* Exercise description *
Starting with the first line of the rows and going on through the line containing "iar până la", express those lines as a JSON list of strings with one string per line, leaving out any blank lines.

____

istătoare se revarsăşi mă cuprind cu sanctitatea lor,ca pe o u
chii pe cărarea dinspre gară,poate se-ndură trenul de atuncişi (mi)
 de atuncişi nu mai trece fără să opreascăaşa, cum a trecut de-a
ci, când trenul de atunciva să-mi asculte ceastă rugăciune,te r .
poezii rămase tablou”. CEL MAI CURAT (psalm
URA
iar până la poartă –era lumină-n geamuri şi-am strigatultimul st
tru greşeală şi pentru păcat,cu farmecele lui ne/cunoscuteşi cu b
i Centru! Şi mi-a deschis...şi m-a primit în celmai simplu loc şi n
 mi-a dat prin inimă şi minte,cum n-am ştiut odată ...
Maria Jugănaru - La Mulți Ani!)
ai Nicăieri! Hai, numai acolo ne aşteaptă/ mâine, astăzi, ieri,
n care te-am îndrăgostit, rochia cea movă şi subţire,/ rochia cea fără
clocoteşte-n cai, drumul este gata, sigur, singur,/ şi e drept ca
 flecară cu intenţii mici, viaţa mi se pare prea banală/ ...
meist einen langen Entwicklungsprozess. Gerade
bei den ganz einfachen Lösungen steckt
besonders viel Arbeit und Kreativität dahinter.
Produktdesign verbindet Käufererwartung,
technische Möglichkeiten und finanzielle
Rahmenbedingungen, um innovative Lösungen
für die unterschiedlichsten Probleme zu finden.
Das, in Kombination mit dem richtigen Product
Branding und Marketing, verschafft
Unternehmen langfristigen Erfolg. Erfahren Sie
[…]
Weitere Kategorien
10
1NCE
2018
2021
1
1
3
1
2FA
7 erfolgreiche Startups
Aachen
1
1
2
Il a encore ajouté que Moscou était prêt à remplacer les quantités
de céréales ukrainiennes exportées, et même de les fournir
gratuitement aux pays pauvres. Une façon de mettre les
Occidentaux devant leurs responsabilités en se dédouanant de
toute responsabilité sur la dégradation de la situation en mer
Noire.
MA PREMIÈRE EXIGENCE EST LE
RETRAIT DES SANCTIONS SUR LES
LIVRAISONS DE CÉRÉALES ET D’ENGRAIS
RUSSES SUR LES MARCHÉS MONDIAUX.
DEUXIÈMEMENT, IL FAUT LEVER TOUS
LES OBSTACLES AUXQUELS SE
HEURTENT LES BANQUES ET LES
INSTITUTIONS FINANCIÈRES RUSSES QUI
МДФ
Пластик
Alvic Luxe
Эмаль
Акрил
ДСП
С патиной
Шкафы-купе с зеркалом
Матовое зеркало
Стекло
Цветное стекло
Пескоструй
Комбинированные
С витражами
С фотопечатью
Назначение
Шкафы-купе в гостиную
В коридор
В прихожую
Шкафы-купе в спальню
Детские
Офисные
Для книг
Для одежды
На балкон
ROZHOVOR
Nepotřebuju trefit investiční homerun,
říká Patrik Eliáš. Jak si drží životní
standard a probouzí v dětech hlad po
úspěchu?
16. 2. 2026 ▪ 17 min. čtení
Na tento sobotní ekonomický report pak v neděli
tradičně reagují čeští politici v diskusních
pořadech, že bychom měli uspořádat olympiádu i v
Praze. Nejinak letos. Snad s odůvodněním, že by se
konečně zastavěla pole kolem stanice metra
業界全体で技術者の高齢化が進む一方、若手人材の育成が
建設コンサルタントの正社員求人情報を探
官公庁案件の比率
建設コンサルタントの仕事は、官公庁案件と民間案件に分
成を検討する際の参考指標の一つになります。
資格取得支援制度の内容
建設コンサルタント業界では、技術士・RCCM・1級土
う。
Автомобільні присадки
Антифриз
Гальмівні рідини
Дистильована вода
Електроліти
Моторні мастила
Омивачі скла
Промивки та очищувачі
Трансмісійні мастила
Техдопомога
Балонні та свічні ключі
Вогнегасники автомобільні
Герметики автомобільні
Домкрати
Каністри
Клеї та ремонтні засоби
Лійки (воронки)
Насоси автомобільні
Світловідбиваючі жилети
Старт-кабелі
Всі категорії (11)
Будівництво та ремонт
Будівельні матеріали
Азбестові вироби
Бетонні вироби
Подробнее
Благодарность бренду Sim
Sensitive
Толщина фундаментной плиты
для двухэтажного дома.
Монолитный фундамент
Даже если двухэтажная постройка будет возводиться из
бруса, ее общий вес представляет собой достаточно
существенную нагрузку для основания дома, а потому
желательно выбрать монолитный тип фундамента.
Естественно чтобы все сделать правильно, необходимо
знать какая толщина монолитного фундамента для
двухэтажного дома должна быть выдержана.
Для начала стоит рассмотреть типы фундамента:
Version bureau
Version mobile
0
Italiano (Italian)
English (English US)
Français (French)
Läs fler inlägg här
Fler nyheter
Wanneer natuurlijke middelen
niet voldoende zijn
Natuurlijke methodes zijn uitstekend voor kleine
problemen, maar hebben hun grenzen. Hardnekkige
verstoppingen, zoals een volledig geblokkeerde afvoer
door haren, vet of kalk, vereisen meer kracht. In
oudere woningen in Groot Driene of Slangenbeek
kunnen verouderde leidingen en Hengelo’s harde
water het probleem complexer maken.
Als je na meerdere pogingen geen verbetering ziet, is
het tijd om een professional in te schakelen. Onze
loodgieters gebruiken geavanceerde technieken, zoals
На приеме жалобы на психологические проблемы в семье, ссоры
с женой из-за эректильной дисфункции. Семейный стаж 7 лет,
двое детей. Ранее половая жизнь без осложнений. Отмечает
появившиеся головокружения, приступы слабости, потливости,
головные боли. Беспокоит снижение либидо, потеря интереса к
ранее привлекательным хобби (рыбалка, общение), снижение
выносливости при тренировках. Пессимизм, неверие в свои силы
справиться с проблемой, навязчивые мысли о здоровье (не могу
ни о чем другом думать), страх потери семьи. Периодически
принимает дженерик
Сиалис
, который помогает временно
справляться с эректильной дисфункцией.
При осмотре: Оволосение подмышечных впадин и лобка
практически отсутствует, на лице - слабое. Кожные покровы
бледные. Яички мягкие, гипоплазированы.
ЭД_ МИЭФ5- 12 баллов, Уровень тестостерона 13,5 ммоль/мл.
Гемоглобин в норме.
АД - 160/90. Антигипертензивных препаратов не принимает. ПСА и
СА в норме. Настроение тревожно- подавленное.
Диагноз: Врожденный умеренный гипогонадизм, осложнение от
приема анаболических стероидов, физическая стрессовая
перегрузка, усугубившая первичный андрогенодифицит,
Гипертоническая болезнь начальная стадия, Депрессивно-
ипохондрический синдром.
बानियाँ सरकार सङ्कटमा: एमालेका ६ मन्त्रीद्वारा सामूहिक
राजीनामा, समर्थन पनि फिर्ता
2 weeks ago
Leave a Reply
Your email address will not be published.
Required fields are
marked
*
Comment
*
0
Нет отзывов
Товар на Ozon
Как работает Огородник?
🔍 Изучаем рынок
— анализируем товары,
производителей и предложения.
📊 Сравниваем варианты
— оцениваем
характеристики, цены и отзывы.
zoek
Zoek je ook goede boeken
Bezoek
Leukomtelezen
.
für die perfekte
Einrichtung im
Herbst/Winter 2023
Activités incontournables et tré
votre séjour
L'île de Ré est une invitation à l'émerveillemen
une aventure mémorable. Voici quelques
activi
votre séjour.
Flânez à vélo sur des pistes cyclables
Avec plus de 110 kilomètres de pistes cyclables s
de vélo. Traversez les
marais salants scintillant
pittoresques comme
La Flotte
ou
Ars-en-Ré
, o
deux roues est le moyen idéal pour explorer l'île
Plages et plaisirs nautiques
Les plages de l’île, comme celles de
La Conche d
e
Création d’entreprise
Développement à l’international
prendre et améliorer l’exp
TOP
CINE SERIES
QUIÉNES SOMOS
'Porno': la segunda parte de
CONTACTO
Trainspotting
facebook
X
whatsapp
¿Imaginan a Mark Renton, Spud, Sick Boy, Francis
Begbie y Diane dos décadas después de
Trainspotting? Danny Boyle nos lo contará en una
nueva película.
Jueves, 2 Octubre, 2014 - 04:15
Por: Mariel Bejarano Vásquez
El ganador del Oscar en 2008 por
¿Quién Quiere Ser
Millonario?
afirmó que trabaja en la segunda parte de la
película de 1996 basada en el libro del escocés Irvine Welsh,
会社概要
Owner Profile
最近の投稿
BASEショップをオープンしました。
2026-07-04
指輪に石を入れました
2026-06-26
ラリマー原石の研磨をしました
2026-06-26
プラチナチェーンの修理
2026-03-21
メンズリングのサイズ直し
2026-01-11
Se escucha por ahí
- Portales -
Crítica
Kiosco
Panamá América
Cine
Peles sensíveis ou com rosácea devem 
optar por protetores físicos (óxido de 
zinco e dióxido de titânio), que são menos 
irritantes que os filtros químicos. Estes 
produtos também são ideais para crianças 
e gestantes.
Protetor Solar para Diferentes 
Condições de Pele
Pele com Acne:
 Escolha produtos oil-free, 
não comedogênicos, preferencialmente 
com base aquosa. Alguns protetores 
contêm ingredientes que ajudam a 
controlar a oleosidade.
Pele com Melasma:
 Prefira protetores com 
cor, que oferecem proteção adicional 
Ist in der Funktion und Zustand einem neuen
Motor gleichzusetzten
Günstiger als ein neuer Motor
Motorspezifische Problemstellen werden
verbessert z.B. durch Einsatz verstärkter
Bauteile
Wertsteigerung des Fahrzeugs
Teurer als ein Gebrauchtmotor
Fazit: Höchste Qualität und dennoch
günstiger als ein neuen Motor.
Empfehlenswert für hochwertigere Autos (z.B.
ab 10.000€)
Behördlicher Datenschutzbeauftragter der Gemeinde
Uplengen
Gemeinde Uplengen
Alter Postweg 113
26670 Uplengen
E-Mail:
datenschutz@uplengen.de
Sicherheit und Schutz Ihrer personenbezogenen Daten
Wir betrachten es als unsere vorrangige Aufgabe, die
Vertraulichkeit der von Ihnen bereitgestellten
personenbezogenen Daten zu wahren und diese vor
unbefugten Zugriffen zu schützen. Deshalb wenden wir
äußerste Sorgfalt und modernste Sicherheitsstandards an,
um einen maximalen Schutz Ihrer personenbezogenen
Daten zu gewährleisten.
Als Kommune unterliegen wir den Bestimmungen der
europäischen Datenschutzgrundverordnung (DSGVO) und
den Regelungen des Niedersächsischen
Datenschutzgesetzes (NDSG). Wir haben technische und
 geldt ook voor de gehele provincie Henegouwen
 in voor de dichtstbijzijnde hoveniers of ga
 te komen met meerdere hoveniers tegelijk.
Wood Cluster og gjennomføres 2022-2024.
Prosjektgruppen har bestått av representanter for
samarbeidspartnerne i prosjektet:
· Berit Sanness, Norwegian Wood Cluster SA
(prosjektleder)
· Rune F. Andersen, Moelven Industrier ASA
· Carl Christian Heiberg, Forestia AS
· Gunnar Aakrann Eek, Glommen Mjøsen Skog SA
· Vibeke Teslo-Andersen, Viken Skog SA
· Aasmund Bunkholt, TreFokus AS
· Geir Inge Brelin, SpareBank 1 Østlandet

____

* Exercise solution *
[
  "istătoare se revarsăşi mă cuprind cu sanctitatea lor,ca pe o u",
  "chii pe cărarea dinspre gară,poate se-ndură trenul de atuncişi (mi)",
  " de atuncişi nu mai trece fără să opreascăaşa, cum a trecut de-a",
  "ci, când trenul de atunciva să-mi asculte ceastă rugăciune,te r .",
  "poezii rămase tablou”. CEL MAI CURAT (psalm",
  "URA",
  "iar până la poartă –era lumină-n geamuri şi-am strigatultimul st"
]